When using this reverse map to remove namespace prefixes, an element that matches more than key should be ignored (in contrast to the possibilities for add-in prefixes that were listed above). This is so that an element that needs an explicit namespace qualifier to disambiguate it, keeps this qualifier.

Extensibility

In the example above, the relation between the LZX, XInclude, and XHTML namespaces was baked into the processor (or whoever generates the name resolution map). An system designed for extensibility might allow per-document declarations, as the XML Include specification does. For example, a document that uses unqualified imports from XInclude and XHTML might begin with declarations to this effect:

<canvas xmlns="http://www.laszlosystems.com/2003/05/lzx">
  <import namespace="http://www.w3.org/2003/XInclude"></import>
  <import namespace="http://www.w3.org/1999/xhtml"></import>
  <xi:include href="mytext.lzx"></xi:include>
  <mybutton>Click <xhtml:b>me</xhtml:b></mybutton>
</canvas>

The namespace qualification stage of the processing pipeline would in this case be responsible for retrieving or constructing maps for the XInclude and XHTML namespaces.

Stepping Back

Unqualified imports solve one of the XML readability problems when XML is being used as a programming language. They let the author combine names from multiple namespaces without writing a prefix for each element, unless this is necessary to disambiguate the element’s name.

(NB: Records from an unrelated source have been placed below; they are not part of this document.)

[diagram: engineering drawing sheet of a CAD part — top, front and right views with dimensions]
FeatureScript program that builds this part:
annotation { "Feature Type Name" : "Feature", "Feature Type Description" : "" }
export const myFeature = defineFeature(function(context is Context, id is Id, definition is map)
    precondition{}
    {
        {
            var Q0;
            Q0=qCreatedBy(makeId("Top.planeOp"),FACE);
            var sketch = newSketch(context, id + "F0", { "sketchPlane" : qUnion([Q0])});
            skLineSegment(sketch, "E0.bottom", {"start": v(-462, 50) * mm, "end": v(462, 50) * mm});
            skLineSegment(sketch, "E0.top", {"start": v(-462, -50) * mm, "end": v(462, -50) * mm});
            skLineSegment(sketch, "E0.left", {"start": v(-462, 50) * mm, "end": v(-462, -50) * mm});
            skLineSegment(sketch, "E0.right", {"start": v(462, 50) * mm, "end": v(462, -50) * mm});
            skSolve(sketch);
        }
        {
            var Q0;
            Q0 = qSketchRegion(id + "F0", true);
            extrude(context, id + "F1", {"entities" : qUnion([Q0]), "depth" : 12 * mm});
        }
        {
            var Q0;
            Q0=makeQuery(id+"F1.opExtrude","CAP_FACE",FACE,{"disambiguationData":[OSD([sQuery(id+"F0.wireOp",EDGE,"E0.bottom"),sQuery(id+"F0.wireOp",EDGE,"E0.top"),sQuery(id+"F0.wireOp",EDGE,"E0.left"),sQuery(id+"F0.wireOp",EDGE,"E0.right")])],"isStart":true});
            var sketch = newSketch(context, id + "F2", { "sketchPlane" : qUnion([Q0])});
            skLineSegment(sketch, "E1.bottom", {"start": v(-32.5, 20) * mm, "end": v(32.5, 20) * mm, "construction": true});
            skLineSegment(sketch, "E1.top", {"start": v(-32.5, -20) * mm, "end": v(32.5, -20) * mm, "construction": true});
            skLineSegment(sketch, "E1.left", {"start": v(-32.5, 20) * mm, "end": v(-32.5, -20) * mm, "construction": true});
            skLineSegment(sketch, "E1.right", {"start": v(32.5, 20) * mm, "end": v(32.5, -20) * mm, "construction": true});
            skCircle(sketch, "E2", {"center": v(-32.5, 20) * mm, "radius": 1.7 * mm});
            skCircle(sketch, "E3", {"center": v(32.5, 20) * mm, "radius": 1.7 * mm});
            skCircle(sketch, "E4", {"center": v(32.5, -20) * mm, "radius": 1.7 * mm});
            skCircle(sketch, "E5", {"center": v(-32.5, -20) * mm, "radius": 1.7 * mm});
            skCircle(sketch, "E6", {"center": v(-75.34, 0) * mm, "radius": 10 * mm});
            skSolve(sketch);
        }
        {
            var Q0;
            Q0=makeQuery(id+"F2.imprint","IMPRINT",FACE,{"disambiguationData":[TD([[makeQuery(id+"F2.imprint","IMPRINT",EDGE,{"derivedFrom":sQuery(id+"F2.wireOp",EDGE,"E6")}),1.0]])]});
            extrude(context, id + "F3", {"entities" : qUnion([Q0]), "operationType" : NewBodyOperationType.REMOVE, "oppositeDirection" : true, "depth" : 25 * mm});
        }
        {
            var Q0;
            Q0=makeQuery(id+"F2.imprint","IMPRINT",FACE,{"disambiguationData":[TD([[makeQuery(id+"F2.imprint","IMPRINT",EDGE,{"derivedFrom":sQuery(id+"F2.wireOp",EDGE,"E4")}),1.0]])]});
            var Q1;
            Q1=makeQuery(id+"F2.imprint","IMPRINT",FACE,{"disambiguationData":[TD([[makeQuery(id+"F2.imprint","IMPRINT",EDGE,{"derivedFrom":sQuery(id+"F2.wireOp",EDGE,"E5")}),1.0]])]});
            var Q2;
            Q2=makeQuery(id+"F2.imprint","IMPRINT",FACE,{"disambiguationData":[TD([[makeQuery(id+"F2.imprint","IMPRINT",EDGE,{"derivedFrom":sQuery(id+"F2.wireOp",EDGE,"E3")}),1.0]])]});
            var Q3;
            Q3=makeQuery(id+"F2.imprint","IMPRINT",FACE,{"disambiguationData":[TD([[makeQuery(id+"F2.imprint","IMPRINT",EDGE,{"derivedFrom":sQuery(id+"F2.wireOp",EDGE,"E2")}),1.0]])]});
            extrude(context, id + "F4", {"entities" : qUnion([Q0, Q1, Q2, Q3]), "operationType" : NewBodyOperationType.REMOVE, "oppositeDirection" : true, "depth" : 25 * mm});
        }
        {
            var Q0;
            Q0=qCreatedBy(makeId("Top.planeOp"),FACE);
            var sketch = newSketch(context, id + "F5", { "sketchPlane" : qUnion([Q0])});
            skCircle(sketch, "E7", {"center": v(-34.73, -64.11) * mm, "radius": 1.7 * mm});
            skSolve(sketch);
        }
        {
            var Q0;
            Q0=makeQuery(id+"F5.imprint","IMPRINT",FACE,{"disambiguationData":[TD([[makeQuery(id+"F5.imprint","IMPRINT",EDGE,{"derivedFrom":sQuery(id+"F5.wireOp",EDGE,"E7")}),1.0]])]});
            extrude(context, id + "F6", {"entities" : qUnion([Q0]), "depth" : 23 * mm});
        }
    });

As with unqualified imports in conventional programming languages, unqualified imports in XML involve a tradeoff. In exchange for brevity, they introduce ambiguity — even if it’s a local ambiguity that downstream processing disambiguates in a well-specified manner. They complicate the rules for determining a name’s namespace — both for processing stages (which must be placed after the disambiguation step given in XSLT in this posting), and for humans looking to determine which qualified name a given tag name in the document source refers to.

Unqualified imports also give up some degree of forwards compatibility. An XML document that uses XML Namespaces won’t break if one of the namespaces is extended with a name that matches a tag name that is used, unqualified, in the document. A document that uses unqualified imports may.

These tradeoffs — a more complicated qualification model, decreased chance of forwards compatibility — are the same tradeoffs that the use of unqualified imports raises in programming languages. Unqualified imports aren’t always appropriate, but they would be good as a choice for XML programming just as they are in conventional programming — to be used when the context makes them appropriate.

In the design of LZX, we decided the context was appropriate for unqualified imports. The current implementation of LZX doesn’t actually use this system (you can’t actually use xi:include and xhtml:b, just include and b), but LZX is designed to be forwards-compatible with a system that does.